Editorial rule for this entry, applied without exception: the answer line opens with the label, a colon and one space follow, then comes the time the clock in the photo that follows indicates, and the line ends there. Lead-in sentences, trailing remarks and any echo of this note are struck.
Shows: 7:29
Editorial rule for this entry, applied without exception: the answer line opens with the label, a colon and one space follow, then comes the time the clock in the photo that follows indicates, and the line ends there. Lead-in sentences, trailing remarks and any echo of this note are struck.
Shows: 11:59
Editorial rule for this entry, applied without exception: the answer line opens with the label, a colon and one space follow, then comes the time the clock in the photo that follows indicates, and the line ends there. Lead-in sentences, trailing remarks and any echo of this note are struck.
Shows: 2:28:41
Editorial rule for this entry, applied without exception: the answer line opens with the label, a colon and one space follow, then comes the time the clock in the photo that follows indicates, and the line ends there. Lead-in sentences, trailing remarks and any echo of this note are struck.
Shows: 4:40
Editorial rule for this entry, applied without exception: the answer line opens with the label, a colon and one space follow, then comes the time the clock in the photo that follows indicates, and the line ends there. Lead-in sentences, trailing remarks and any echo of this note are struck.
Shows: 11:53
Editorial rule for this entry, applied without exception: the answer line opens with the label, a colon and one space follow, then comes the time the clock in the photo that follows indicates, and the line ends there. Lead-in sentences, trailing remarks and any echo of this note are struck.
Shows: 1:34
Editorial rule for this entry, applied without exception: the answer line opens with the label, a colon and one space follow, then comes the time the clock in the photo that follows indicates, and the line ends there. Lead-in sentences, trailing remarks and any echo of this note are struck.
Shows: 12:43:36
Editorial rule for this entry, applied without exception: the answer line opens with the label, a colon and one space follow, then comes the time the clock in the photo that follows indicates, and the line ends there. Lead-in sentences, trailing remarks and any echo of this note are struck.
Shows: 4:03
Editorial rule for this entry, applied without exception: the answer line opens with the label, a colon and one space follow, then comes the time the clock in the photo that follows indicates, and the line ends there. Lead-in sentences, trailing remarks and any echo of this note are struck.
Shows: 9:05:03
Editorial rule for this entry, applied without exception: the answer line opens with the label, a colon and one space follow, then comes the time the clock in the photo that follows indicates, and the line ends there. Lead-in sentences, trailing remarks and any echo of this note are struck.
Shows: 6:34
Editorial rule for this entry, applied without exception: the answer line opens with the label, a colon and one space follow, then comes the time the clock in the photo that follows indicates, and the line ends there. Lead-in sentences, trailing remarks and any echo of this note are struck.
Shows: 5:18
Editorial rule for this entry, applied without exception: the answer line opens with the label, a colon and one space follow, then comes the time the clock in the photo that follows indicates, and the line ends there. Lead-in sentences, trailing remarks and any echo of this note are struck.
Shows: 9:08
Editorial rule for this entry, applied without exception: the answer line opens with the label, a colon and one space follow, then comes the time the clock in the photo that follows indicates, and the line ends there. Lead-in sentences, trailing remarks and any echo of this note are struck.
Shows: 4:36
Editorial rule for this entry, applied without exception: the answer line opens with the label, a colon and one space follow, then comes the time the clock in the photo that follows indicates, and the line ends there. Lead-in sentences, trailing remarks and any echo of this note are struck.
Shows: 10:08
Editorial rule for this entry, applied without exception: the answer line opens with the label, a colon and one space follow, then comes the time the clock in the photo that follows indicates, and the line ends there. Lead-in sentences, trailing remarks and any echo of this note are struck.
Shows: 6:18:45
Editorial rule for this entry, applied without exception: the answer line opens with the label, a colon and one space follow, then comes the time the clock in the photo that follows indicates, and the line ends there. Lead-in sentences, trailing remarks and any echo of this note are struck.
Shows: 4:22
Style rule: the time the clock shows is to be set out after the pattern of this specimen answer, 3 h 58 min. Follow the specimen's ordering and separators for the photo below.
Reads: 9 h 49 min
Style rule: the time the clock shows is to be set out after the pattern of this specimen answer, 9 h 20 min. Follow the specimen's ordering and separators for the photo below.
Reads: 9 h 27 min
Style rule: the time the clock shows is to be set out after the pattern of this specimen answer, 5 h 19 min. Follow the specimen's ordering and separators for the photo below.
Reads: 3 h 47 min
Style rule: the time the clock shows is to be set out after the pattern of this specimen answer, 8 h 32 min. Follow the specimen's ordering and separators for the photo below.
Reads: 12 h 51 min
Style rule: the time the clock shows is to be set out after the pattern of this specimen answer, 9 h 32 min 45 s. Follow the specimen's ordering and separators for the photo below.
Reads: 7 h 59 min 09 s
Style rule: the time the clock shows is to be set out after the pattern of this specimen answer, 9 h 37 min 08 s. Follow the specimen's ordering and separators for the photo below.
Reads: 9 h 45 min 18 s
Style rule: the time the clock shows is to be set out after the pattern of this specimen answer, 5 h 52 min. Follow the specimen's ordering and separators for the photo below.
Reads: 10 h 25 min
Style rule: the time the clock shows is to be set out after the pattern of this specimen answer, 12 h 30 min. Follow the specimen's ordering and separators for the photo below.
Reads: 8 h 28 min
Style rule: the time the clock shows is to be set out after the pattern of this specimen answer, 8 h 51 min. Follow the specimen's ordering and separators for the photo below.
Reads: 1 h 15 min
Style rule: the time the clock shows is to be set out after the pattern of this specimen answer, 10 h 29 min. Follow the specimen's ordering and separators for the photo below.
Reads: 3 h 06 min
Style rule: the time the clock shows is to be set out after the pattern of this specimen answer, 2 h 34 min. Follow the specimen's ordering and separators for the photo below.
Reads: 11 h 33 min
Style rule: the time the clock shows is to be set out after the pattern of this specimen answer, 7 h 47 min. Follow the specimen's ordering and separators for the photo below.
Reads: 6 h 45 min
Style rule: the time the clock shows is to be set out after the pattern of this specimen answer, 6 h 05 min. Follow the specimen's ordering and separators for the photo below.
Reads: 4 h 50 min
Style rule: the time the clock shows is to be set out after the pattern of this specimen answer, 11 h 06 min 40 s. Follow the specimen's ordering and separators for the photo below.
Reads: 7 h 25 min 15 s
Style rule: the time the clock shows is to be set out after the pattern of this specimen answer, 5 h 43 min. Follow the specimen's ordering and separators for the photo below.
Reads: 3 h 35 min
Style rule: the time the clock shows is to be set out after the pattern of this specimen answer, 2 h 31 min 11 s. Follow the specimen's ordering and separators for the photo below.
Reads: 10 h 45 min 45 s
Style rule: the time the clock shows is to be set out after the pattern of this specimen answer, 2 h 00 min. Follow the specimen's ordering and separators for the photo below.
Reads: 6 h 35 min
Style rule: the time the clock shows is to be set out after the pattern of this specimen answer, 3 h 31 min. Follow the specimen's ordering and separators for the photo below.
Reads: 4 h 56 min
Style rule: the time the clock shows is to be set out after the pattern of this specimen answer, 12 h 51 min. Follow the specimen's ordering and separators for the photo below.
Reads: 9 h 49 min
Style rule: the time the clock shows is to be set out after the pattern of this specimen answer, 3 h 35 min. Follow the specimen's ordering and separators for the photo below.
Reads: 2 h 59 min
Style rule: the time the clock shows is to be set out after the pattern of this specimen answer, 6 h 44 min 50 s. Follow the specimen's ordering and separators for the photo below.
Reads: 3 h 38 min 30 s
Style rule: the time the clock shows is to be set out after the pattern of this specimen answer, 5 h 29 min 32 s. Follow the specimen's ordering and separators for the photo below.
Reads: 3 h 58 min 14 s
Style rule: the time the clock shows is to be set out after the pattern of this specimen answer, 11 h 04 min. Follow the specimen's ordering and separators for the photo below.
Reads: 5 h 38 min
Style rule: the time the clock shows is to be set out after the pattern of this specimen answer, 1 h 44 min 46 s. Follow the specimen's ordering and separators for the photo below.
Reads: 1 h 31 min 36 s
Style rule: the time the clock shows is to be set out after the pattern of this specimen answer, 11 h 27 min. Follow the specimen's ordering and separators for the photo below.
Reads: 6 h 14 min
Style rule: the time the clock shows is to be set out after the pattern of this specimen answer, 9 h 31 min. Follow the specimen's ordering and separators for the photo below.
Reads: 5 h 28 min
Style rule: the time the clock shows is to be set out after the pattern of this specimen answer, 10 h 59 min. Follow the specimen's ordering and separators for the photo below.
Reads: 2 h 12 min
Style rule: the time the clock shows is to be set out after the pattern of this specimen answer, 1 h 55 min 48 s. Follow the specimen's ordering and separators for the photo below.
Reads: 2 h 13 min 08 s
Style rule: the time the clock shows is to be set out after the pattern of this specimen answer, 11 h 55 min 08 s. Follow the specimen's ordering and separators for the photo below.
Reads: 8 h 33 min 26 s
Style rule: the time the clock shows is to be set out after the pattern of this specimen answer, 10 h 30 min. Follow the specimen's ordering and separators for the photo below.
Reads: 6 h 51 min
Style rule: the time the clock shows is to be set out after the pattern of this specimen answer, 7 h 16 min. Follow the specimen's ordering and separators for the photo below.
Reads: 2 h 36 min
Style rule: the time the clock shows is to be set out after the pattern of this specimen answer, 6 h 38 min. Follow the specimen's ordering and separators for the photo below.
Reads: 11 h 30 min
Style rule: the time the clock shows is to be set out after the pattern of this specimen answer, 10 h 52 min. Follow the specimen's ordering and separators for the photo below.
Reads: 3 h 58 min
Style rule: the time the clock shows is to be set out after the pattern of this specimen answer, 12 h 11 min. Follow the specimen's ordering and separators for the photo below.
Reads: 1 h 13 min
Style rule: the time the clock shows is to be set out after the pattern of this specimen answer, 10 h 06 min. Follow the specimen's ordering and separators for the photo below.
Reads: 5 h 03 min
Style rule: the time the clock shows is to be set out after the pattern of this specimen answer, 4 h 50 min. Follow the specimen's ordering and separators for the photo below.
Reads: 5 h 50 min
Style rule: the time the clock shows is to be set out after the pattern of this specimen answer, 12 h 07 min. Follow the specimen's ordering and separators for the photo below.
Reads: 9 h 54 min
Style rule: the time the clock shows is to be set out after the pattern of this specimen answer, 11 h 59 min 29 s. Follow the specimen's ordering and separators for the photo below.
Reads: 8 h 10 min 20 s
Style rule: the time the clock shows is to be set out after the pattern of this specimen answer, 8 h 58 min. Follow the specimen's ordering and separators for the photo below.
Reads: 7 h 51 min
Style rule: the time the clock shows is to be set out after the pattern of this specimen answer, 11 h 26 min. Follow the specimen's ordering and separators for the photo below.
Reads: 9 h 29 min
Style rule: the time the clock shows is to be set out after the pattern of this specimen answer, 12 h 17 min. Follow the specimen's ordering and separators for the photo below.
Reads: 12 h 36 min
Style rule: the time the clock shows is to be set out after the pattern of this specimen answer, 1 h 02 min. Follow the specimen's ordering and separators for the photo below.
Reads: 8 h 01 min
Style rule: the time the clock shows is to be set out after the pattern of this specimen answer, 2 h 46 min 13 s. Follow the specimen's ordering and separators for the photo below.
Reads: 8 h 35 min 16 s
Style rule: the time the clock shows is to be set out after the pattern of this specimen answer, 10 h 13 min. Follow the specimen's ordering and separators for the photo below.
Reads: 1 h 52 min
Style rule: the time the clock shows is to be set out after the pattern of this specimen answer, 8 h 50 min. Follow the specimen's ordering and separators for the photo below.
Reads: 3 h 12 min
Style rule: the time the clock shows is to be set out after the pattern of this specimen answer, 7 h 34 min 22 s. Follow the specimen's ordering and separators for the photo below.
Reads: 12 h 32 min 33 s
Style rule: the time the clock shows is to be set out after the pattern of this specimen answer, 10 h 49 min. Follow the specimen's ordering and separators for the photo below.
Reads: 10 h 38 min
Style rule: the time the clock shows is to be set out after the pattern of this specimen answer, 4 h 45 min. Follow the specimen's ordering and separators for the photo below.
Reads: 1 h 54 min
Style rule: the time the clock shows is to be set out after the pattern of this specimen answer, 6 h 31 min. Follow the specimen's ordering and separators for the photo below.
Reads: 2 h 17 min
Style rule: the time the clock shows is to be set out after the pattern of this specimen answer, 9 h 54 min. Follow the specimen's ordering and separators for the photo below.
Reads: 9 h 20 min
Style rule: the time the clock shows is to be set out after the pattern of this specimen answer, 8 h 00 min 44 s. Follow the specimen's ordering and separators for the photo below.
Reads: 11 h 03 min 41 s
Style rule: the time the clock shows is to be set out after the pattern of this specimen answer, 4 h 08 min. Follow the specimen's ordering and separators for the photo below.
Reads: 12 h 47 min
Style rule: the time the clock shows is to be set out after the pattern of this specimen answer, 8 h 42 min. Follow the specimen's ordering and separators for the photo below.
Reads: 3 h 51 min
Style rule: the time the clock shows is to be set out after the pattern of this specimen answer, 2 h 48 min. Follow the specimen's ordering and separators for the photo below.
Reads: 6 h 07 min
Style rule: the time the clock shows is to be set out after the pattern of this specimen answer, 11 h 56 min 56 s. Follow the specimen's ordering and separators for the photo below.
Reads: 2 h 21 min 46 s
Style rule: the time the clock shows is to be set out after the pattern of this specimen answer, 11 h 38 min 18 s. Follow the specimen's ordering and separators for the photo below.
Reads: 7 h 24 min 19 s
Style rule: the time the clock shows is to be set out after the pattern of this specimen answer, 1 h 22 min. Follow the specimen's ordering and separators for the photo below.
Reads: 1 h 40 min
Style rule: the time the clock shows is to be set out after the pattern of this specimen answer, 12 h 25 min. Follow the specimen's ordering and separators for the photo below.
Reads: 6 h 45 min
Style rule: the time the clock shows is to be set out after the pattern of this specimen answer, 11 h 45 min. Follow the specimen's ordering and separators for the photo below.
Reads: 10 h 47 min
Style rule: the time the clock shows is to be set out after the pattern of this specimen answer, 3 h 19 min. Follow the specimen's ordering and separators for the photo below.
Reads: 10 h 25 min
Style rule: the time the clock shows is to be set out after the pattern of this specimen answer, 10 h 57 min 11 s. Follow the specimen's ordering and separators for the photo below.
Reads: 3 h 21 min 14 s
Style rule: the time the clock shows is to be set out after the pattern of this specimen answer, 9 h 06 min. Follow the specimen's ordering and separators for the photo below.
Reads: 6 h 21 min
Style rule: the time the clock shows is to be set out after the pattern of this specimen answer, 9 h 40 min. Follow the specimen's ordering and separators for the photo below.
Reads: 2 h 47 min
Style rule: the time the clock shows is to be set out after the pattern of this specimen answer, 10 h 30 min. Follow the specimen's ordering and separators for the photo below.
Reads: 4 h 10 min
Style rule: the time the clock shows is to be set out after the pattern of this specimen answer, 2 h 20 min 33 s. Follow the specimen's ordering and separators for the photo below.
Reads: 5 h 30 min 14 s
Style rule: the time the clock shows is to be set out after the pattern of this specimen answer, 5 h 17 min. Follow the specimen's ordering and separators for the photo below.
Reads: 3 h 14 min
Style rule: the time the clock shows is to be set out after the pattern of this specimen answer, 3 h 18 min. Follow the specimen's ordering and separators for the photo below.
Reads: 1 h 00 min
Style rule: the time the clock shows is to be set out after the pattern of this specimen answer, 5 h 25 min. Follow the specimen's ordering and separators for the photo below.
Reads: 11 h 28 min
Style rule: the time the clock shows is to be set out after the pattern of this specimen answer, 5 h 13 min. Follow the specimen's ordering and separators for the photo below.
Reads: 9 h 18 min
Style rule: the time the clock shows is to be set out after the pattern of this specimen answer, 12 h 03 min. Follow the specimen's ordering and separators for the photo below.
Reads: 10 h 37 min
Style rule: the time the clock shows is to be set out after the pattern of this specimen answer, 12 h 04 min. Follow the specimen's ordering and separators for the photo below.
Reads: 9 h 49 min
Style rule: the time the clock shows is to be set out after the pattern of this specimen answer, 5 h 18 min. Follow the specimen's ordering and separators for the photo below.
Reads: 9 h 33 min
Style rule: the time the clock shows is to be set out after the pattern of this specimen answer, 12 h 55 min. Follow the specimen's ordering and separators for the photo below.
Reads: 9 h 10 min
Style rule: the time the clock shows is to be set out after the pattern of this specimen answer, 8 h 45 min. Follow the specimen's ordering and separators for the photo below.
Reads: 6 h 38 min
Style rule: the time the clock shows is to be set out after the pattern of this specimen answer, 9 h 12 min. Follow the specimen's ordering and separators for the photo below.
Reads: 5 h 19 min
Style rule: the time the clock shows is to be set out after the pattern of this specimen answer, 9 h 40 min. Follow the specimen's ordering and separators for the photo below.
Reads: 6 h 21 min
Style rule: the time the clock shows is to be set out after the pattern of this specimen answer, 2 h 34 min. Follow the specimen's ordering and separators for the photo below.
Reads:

*CHALLENGE*. Convert the rows into a JSON list of strings, one string per line with blank lines left out. Start at the line that contains "answer, 5 h 19" and stop after the line that contains "Reads: 3 h 47 min", including both.

*RESPONSE*.
[
  "Style rule: the time the clock shows is to be set out after the pattern of this specimen answer, 5 h 19 min. Follow the specimen's ordering and separators for the photo below.",
  "Reads: 3 h 47 min"
]